Fast forward 57 years and here I am living a couple miles from the family cabin my grandfather built at Wolf Lake, an artist, a church builder, a carpenter, a turkey hunter. I just got home from my parent's house in Ct. All my brothers and my sister were there. I'm exhausted. They asked why I wasn't posting on this blog. I told them I didn't have anything to say. And this was true. Turkey season wasn't until May and I was at a loss for words. Work and planning for the Mortgage Burning Church was taking up most of my time......oh and by the way my father was dying.
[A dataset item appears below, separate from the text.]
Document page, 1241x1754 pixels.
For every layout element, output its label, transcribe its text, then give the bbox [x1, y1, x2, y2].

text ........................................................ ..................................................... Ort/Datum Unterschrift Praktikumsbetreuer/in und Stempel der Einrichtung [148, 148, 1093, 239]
When my grandfather died i remember my old man telling me he knew how close we were and he was close to him as well, so he could relate. He knew I was hurting and angry and pissed off at the world. We had that in common and he hoped maybe we could build on that and......then he kind of dropped it. I appreciated his condolences, but knew he never could have loved that old coot as much as I did. You have no idea.

Until I was about 22 or 23 we butted heads constantly. (And still do from time to time.) But then a funny thing happened. As I matured we became friends. We accepted each other. And about that same time he began to drill in me the importance of a close family. "Did you call your brother, sister, neice, nephew, etc, etc. ?" became his mantra. He may have loved his father, but he never had ties with his sibs. He didn't want that to happen to us. And it didn't. There's only one or two people in this world I like hanging out with as much as my family. And I have a lot of really fun, great looking, cool as shit friends. So when i get the call that all of my siblings are gathering at my folk's house and my presence is requested i get in the car and go.
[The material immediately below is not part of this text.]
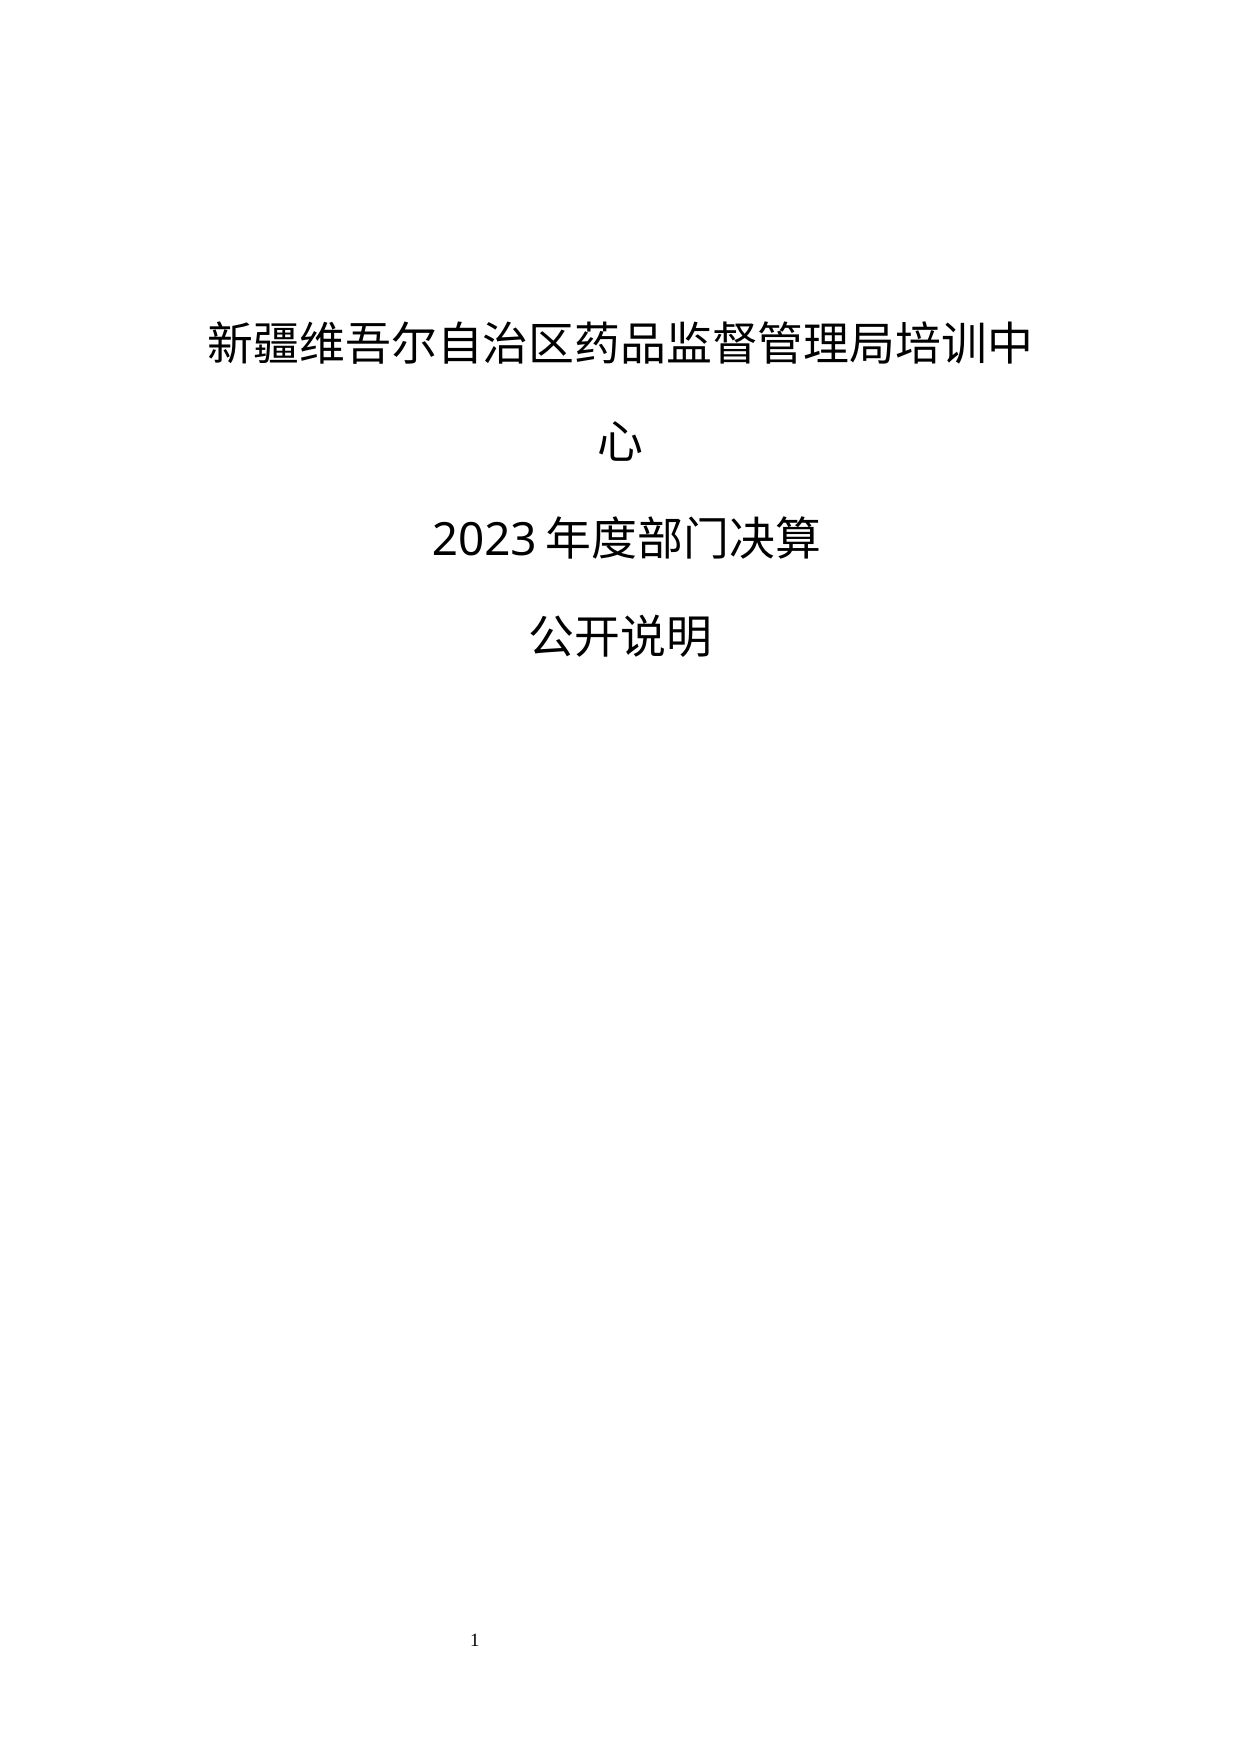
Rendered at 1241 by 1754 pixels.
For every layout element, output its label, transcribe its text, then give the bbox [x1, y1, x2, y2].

text 公开说明 [187, 584, 1053, 682]
text 新疆维吾尔自治区药品监督管理局培训中心 [187, 292, 1053, 487]
text 2023年度部门决算 [187, 487, 1053, 584]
The old man watched his old man die in the mid-sixties and it shook him. Now we are watching ours go and tough doesn't come close. Plus mom has been sick for years and seems in the pink compared to dad. Yet, no small part due to the upbringing we have received from these two amazing people, this is no sick house of mourning. We are always loud. But now we are louder. I bring hymns to sing with titles like "I'd like to Make the World Ashamed" and "Snatch of Ages". Duke brings rum and cooks a ham. The kids from the youngest great grand daughter up, lounge and join in the razing and bull. Bird and I undress and dress the old man as he bitches, grumbles and lets us. He tells Bird to wake him up the day before turkey season. As the night progresses we cry, laugh, argue, drink, cry some more, fight, cuss each other, run away, come back, get hurt, kiss and hug, drink some more and tell each other how much we goddamn love each other. I have no idea how we will survive without our parents and feel like I'm the first person on earth to have dealt with such a great loss. You have no idea.